複数の腕に拘束され、動きを封じられていたので、それを全て斬り落とす。また、少女から話を聞いた所、この悪鬼は水一門の仇だと言う。
だが、少女の手足は負傷しているので、まともに戦うことは不可能であり、俺が頸を取る。水一門の仇なので申し訳ない気持ちもあるが、簡単には殺さないので許して欲しい。
「ちきしょうちくしょうちくしょう!誰だ貴様は!?」
斬られた腕を再生した鬼が叫ぶ。
「折角、鱗滝の弟子を殺せると思ったのに邪魔しやがって!」
「黙れ、悪鬼。お前はここで死ね」
俺は少女の前に出て、
――桜の呼吸 弐ノ型 千本桜。
俺が刀を振るうと、無数の斬撃が悪鬼を襲う。そして、這い出る腕は“花の呼吸 肆ノ型 紅羽衣”で斬り刻む。

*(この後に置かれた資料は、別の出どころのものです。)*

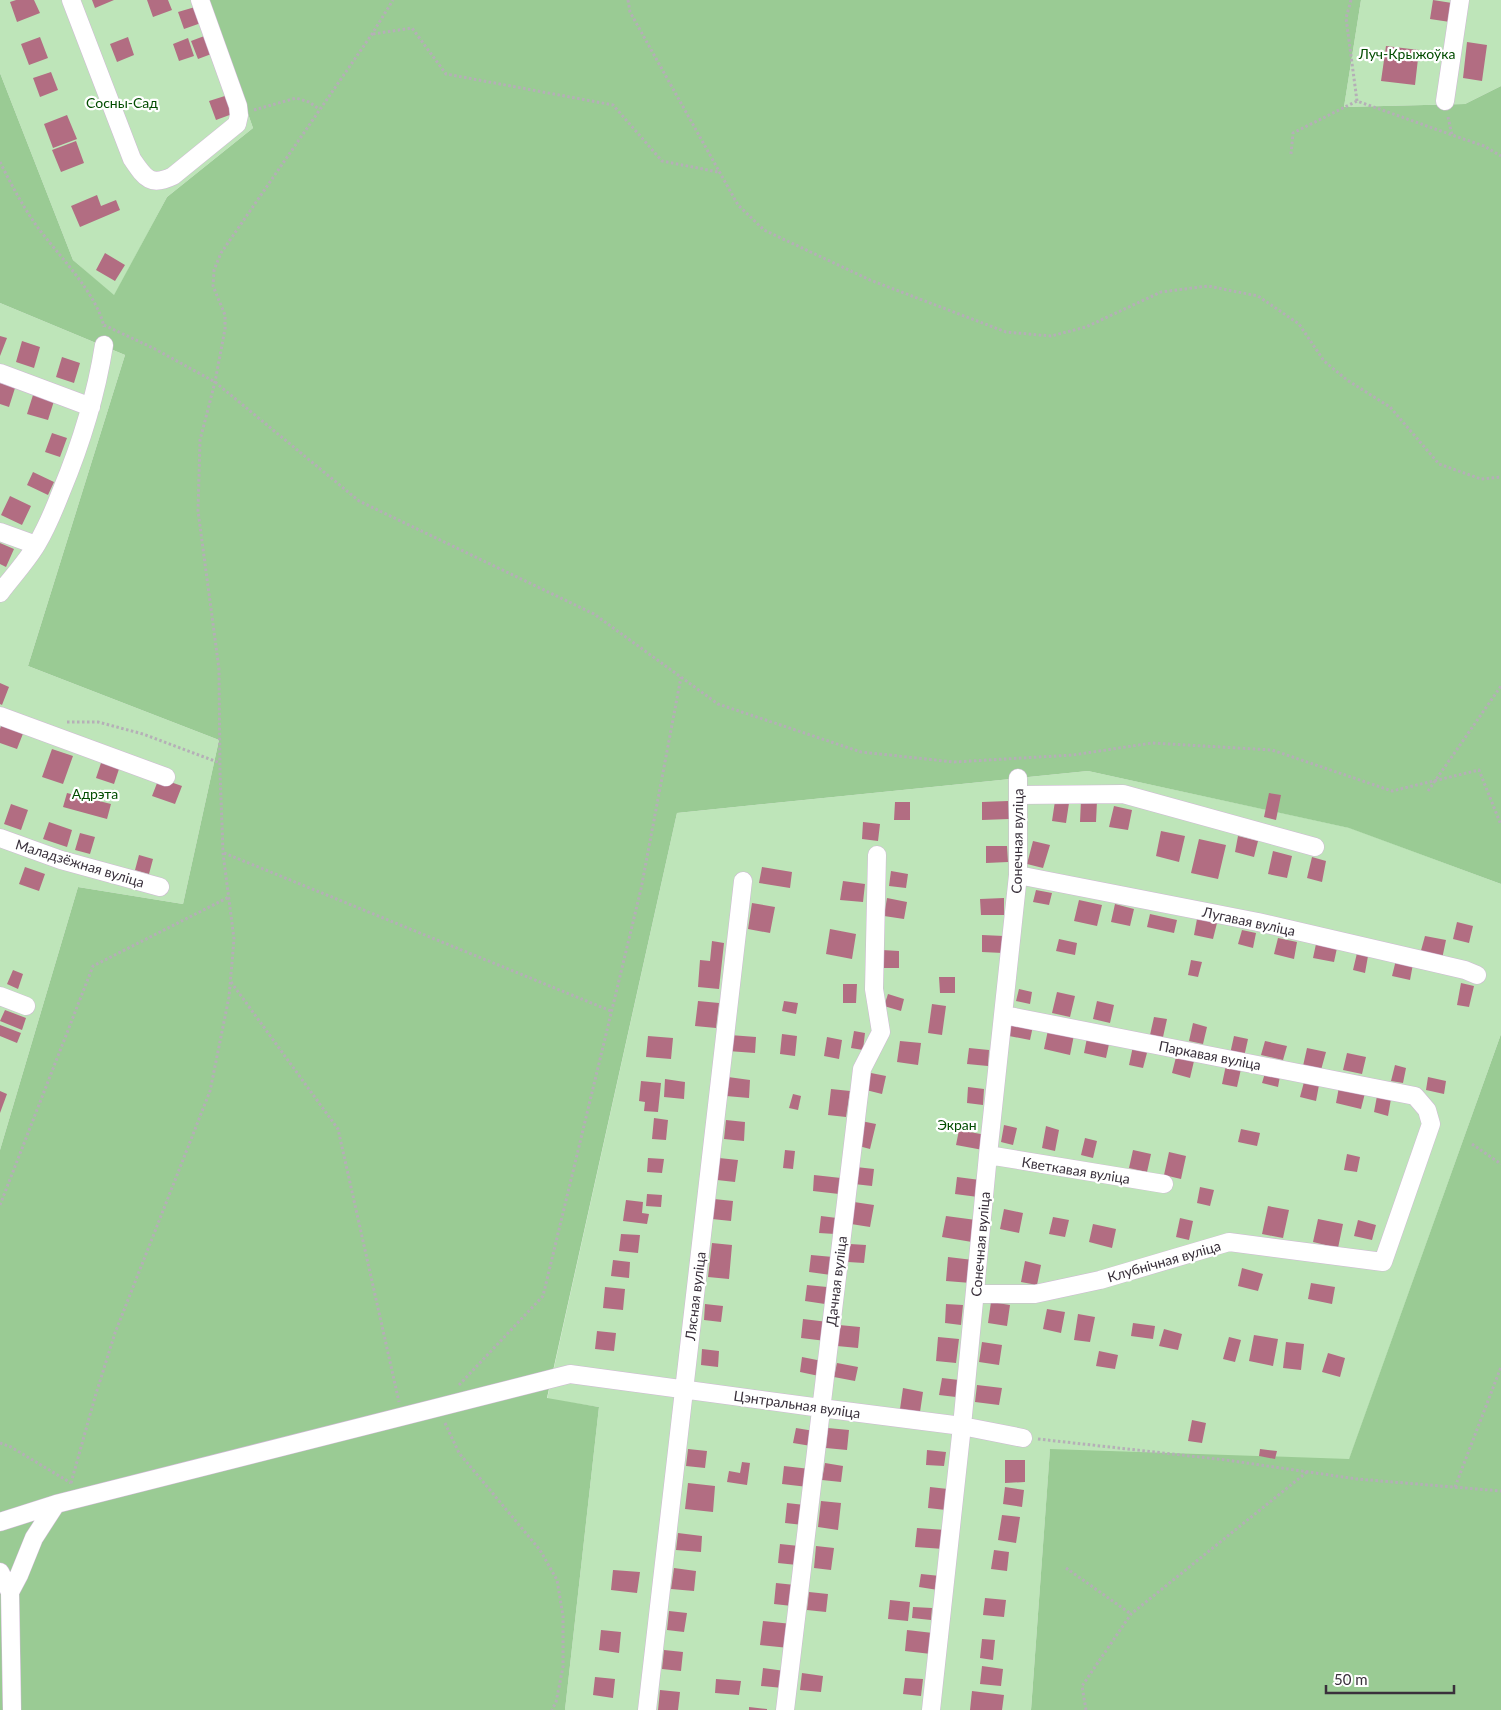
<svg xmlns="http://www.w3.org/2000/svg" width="1501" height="1710" viewBox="0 0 1501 1710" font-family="Lato,sans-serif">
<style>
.green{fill:#bee5b9}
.forest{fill:#9acb94}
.building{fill:#b26d82}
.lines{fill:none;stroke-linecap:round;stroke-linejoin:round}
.minor-casing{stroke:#cfb8d5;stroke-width:19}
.path{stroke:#b5afb7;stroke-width:3;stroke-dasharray:2.5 2.5;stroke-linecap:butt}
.minor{stroke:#fff;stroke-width:18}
.labels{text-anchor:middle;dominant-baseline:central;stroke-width:4.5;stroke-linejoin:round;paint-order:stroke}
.park-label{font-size:14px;fill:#024c00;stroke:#fff}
.street-label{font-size:14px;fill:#39303b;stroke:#fff}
</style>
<rect width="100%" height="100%" fill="#fdf8fe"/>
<path class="green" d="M0,0H208L253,128L167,197L114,296L73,260L0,73Z
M1361,0H1501V86L1465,104L1344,107Z
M0,303L125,355L28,666L219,740L183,904L78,887L0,1150Z
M1088,771L1350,828L1501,884V1034L1349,1460L1050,1450L1031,1710H565L599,1407L547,1399L677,813Z"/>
<path class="forest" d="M208,0H1361L1344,107L1465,104L1501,86V884L1349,828L1088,771L677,813L547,1398L599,1407L565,1710H0V1150L78,887L183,904L219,740L28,666L125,355L0,303V73L73,260L114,295L167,197L253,128Z
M1501,1034V1710H1031L1050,1449L1349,1459Z"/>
<path class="building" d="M16,0H34L40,13L17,22L10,2Z
M92,0H114L95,8Z
M147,0H168L172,10L153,17Z
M1433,0L1452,3L1450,22L1430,19Z
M195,7L201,23L184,29L178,12Z
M207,35L214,53L198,59L191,41Z
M40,37L48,58L29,65L21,44Z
M128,37L134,55L117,62L110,44Z
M188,38L194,56L179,61L173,44Z
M1467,42L1487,45L1482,81L1463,78Z
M1386,46L1419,50L1415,85L1381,81Z
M51,72L58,90L40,97L33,78Z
M228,95L235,113L216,120L209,101Z
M67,115L77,139L53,148L44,124Z
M76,141L84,163L61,172L52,150Z
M97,195L101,206L116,200L120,210L80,227L71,206Z
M105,253L125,265L115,281L96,270Z
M0,336L7,338L0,356Z
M22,341L40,347L34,368L16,362Z
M62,357L80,363L74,383L56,377Z
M0,383L15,388L9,407L0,404Z
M33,395L54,401L48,420L27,414Z
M52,433L67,438L60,457L45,452Z
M33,472L54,482L48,495L27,485Z
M10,496L31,506L22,525L1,515Z
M0,543L14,549L6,567L0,564Z
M0,683L9,687L2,705L0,704Z
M2,723L24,731L17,749L0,743V729Z
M52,749L73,756L63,784L42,777Z
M102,760L120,766L114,784L96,778Z
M159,778L182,786L175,804L152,796Z
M67,793L111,804L107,819L63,807Z
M1269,793L1281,795L1276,820L1264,817Z
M1081,800L1097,801L1096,822H1080Z
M1008,801L1009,819L982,820V802Z
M1055,801L1069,803L1066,823L1052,821Z
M895,802H910V820H894Z
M11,804L28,810L21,830L4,824Z
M1114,806L1132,810L1128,830L1109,827Z
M49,822L72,830L67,847L43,839Z
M863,822L880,824L878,841L862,839Z
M1161,831L1185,836L1179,862L1156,856Z
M80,833L95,837L90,854L75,850Z
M1238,836L1258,841L1254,857L1235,852Z
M1199,839L1226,845L1218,879L1191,873Z
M1033,841L1050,845L1043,868L1027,864Z
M986,846H1007L1008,862L986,863Z
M1273,851L1292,856L1287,878L1268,874Z
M139,855L153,859L149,874L135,870Z
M1312,857L1326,861L1322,882L1307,878Z
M25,867L45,874L39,891L19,884Z
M762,867L792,872L790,888L759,883Z
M891,871L908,874L906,888L889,886Z
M843,881L865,884L863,902L840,900Z
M1036,890L1052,893L1049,905L1033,902Z
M887,898L907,902L904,919L884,916Z
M1004,898V915H981L980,899Z
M1079,900L1102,905L1097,926L1074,921Z
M752,903L775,907L770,933L748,929Z
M1115,904L1134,909L1130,926L1111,922Z
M1150,914L1177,920L1174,933L1147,927Z
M1197,919L1217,923L1213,939L1194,935Z
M1457,922L1473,926L1469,943L1453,939Z
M830,929L856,934L852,959L826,954Z
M1242,930L1256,933L1253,948L1238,944Z
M982,935L1004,936L1003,953L982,952Z
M1425,936L1446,940L1442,959L1420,954Z
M1278,938L1297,942L1294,959L1274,954Z
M1059,939L1077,943L1075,955L1056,951Z
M712,941L724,943L719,989L698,987L700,960L710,961Z
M1316,944L1337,948L1334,962L1313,958Z
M882,950L899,951V968H882Z
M1357,953L1368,956L1365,973L1353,970Z
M1191,960L1202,962L1198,977L1188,975Z
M1396,960L1413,964L1410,980L1392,976Z
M13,970L23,974L18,989L7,984Z
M939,977H955V993H940Z
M1461,983L1474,986L1469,1007L1457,1005Z
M843,984H857L856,1003H843Z
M1019,989L1032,992L1030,1004L1016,1001Z
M1057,992L1075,996L1070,1017L1052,1013Z
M888,994L904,999L901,1011L884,1006Z
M698,1001L719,1003L716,1028L695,1026Z
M784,1001L798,1003L796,1014L782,1011Z
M1097,1001L1114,1005L1110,1023L1093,1019Z
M932,1004L946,1006L942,1035L928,1033Z
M5,1010L26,1018L22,1030L0,1021Z
M1154,1017L1167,1019L1163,1037L1150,1035Z
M1012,1021L1033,1026L1030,1040L1009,1036Z
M1193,1023L1207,1027L1203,1044L1189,1041Z
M0,1025L21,1033L17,1043L0,1036Z
M1048,1030L1074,1035L1070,1055L1044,1049Z
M854,1031L865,1033L863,1050L851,1048Z
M782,1034L797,1036L795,1056L780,1054Z
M730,1035L756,1037L755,1053L728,1051Z
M648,1036L673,1038L671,1059L646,1057Z
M1234,1036L1248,1039L1244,1057L1230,1054Z
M827,1037L842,1040L839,1059L824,1056Z
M1087,1038L1109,1044L1106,1058L1084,1053Z
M900,1041L921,1043L918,1065L897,1062Z
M1265,1041L1287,1046L1283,1060L1261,1055Z
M1133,1046L1148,1049L1143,1068L1129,1065Z
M969,1048L989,1050L988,1066L967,1064Z
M1307,1048L1326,1052L1321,1070L1303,1066Z
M1347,1053L1366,1057L1362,1074L1343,1070Z
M1176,1057L1194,1061L1190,1078L1172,1073Z
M1226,1065L1241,1069L1237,1087L1222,1084Z
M1395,1065L1406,1068L1403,1083L1391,1081Z
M866,1072L886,1076L882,1094L862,1089Z
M1265,1073L1280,1076L1278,1087L1262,1083Z
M728,1077L750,1080L749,1098L726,1096Z
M1428,1077L1446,1081L1444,1094L1426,1090Z
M665,1079L685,1082L684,1099L664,1097Z
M641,1081L661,1083L658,1112L644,1111L645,1102L639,1101Z
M1304,1082L1319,1085L1316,1101L1300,1097Z
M968,1087L984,1089L983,1105L967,1103Z
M1339,1087L1365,1093L1361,1109L1336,1103Z
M831,1089L850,1091L846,1117L828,1115Z
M0,1091L7,1094L0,1113Z
M793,1094L801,1096L798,1110L789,1108Z
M1377,1096L1391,1099L1388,1116L1374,1112Z
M654,1118L668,1120L666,1140L652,1139Z
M726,1120L745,1122L744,1141L724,1139Z
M861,1121L876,1124L870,1149L855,1145Z
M1004,1125L1017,1128L1013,1145L1001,1142Z
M1046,1126L1059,1130L1055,1151L1042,1148Z
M1241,1129L1260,1133L1257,1146L1238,1142Z
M959,1130L986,1135L983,1150L956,1145Z
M1085,1138L1097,1141L1093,1158L1081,1155Z
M785,1150L795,1151L793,1169L783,1168Z
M1133,1150L1151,1154L1147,1172L1129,1168Z
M1169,1152L1186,1156L1181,1179L1164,1175Z
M1347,1154L1360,1157L1357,1172L1344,1170Z
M648,1158L664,1159L662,1173L647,1172Z
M719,1158L738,1160L735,1182L717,1180Z
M856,1167L874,1169L872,1186L854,1184Z
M814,1175L841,1178L839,1194L813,1191Z
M957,1177L980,1180L978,1197L955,1194Z
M1200,1187L1214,1190L1210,1206L1197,1203Z
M647,1194L662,1195L661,1207L646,1206Z
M714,1199L733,1201L731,1221L712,1219Z
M626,1200L643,1202L642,1213L649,1214L647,1224L623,1221Z
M854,1202L874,1205L870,1227L851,1224Z
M1268,1206L1289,1210L1283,1238L1262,1234Z
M1004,1209L1023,1213L1019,1233L1000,1229Z
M821,1216L837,1218L835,1234L819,1233Z
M946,1216L976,1220L972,1242L942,1237Z
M1053,1217L1069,1220L1065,1237L1049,1234Z
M1180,1218L1193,1221L1189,1240L1176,1237Z
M1318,1219L1343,1224L1338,1248L1313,1242Z
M1358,1220L1376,1225L1372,1240L1354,1236Z
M1093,1224L1116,1229L1112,1248L1089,1242Z
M621,1234L640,1235L638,1253L619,1251Z
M712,1243L732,1245L729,1279L708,1277Z
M850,1244L866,1245L864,1263L848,1262Z
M811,1255L833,1257L831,1275L809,1272Z
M948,1257L973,1260L971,1283L946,1281Z
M613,1260L630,1262L629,1278L611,1276Z
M1025,1261L1041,1265L1037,1285L1021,1282Z
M1242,1268L1263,1274L1258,1291L1238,1286Z
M1311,1283L1335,1287L1332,1304L1308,1299Z
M807,1285L827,1287L825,1304L805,1301Z
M605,1287L625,1289L623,1310L603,1308Z
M991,1302L1010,1305L1007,1326L988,1323Z
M705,1304L723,1306L721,1322L704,1320Z
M946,1304L963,1305L961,1325L945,1323Z
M1047,1309L1065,1312L1061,1333L1043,1329Z
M1078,1314L1095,1317L1090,1342L1074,1340Z
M803,1319L828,1322L826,1341L801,1338Z
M1133,1323L1155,1326L1153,1339L1131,1336Z
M839,1325L860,1327L858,1348L837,1346Z
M1164,1329L1182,1334L1178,1350L1159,1346Z
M597,1331L616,1333L614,1351L595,1349Z
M1254,1335L1278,1339L1273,1366L1249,1361Z
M938,1337L959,1339L956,1363L936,1361Z
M1229,1337L1241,1340L1235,1362L1223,1359Z
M982,1342L1002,1345L999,1365L979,1362Z
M1286,1342L1304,1344L1301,1370L1283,1368Z
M702,1349L719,1351L718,1367L701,1365Z
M1099,1351L1118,1355L1115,1369L1096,1366Z
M1328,1353L1345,1358L1340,1377L1322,1372Z
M802,1357L822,1361L819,1376L800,1372Z
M837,1363L858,1367L855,1381L834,1377Z
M942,1378L959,1380L956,1397L939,1395Z
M977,1385L1002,1388L999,1405L975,1402Z
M903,1388L923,1392L920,1412L900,1409Z
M1192,1420L1206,1423L1202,1443L1188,1441Z
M796,1428L814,1431L811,1446L793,1443Z
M828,1428L849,1430L847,1450L826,1448Z
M688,1449L707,1451L705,1468L686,1466Z
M1260,1449L1277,1451L1275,1459L1259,1456Z
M927,1450L946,1452L944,1466L926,1465Z
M1005,1460H1025V1482L1005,1483Z
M742,1462L750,1463L747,1485L727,1482L729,1471L740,1473Z
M825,1463L843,1466L841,1482L822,1480Z
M784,1466L810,1469L808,1487L782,1484Z
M688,1483L715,1486L713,1512L685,1509Z
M930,1487L948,1489L946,1510L928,1508Z
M1005,1487L1024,1490L1022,1507L1003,1504Z
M821,1501L841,1503L838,1530L818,1527Z
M787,1503L805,1505L803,1525L785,1523Z
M1002,1515L1020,1517L1016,1543L998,1540Z
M917,1528L946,1530L944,1549L915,1547Z
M678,1533L702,1536L701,1552L676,1550Z
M780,1544L799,1546L797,1565L778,1563Z
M816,1546L834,1548L831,1570L814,1568Z
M994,1550L1009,1552L1007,1571L991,1569Z
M674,1568L696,1571L694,1591L671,1589Z
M613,1570L640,1572L637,1593L611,1590Z
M921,1574L940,1576L938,1590L919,1587Z
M776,1583L795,1585L792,1606L774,1604Z
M809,1592L828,1594L826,1612L807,1610Z
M985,1598L1006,1600L1004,1617L983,1615Z
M890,1600L910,1602L908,1621L888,1619Z
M913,1607L932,1608L931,1620L912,1618Z
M669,1611L687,1613L684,1632L667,1630Z
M763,1621L792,1624L789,1648L760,1645Z
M601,1630L621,1632L619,1653L599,1650Z
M907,1630L933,1633L931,1654L905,1651Z
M982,1639L995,1640L993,1660L980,1658Z
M664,1650L683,1652L681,1671L662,1669Z
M982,1666L1003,1669L1001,1686L980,1684Z
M763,1668L785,1671L783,1688L761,1686Z
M802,1673L823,1676L821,1692L800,1690Z
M595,1677L615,1679L613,1698L593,1695Z
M905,1678L923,1679L921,1696L903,1694Z
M716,1679L741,1681L739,1695L715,1693Z
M660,1690L680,1692L678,1710H658Z
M972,1691L1004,1695L1002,1710H970Z
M749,1707L767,1709V1710H749Z"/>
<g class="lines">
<g class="minor-casing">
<path id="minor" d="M71,0L132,159C145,178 150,187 173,176L237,124L239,115L238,106L200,0
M1445,101L1460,0
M0,373L91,407
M0,532L36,545
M0,593C12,577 27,561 37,544C47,527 54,510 61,492C81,444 96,396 104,345
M0,716L166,777
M1018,795L1123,794L1315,847
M0,838L61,860L160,887
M1018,875L1258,922L1465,970L1477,975
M0,996L26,1006
M988,1155L1164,1184
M975,1294H1035L1100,1280L1229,1242L1383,1262L1431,1124L1427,1110L1415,1096L1004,1015
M0,1522L56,1504L570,1374L821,1408L962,1426L1023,1438
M0,1572L10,1592L12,1710
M10,1592L19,1575L34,1538L56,1504
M647,1710L743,881
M785,1710L862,1069L881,1032L874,989L877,855
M931,1710L962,1426L988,1155L1018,875V778"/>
</g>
<path class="path" d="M628,0L630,12L738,205L764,230L870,280L1006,332L1051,336L1086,327L1161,292L1208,286L1258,296L1299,324L1324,361L1347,380L1390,407L1439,464L1481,479L1501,477
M1351,0L1346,18L1357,101
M373,34L412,28L446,74L613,105L662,161L718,172
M254,110L296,98L309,102L319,109
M1448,117L1452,135L1484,146L1501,156
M1291,154L1293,133L1357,101L1452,135
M0,162C11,184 22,205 36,225C57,254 97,293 104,327
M104,325L155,349L215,382L359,501L594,614L718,704L861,752L954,762L1073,755L1152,743L1272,750L1392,791L1479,770L1501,825
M67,722H98L143,734L220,763
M1428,791L1501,686
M224,853L611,1011
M231,982L338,1129L399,1402
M1472,1144L1501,1164
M0,1205L93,966L229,897
M459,1385L543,1296L641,889L681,677
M445,1423L459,1453L540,1550L557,1580L563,1616V1667L556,1702L552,1710
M1038,1439L1226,1460L1357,1479L1501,1491
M0,1443L11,1447L71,1483
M71,1483L95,1397L115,1333L210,1091L229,997L234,939L223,853L220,772L219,669L198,511L200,440L215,382L225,329V315L213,286L214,270L221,253L372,34L393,0
M1455,1487L1501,1367
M1066,1568L1131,1614
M1086,1710L1082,1686L1131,1614L1307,1472"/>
<use href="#minor" class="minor"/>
</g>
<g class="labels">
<g class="park-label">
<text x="1407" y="53">Луч-Крыжоўка</text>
<text x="122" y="102">Сосны-Сад</text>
<text x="95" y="793">Адрэта</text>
<text x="957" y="1124">Экран</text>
</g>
<g class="street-label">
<text transform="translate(1017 841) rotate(-89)">Сонечная вуліца</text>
<text transform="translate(80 863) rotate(17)">Маладзёжная вуліца</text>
<text transform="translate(1249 921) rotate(12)">Лугавая вуліца</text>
<text transform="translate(1210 1055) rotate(11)">Паркавая вуліца</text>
<text transform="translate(1076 1170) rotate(9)">Кветкавая вуліца</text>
<text transform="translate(980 1244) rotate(-85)">Сонечная вуліца</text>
<text transform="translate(1164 1261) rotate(-16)">Клубнічная вуліца</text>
<text transform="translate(836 1281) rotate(-83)">Дачная вуліца</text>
<text transform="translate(695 1296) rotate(-83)">Лясная вуліца</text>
<text transform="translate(797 1404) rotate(8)">Цэнтральная вуліца</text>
</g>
</g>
<path d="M1326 1685v8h128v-8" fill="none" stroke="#39303b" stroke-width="2.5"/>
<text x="1334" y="1685" font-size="15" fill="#39303b" stroke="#ffffff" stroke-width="4" paint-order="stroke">50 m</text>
</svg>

千本桜は、全方位から囲むような斬撃なので、奴はゆっくり切り刻まれながら「痛い痛い痛いッ」と雄叫び上げ斬られていく。宛ら、拷問のような斬撃だ。まあ、創った俺が言うのはアレだが。
「鱗滝ぃぃぃいい鱗滝ぃいいいい!こんな檻に入れやがってぇぇぇええ!」
俺は「うるせぇな」と思いながら、
――花の呼吸 陸ノ型 渦桃。
俺は地面を踏んで飛び、体を捻りながら斬撃を放ち、奴の頸を飛ばす。やはり、じっくり殺すのは色々な意味で面倒くさい。
その時少女が「……うわっ」って引いてたのは気のせいだよね?そうだよね?
「鱗滝……」
奴は最後にそう呟き塵に還った。
乱舞一閃――極。は、霹靂一閃――神速のイメージです。
なら、雷の呼吸を習得しろよ。と言いたい人も居ると思いますが、楓君の適性は“花の呼吸”なんです、ええ。
千本桜のイメージは、BLEACHの千本桜かなぁ(たぶん)
ちなみに、真菰ちゃんの両腕は無事です。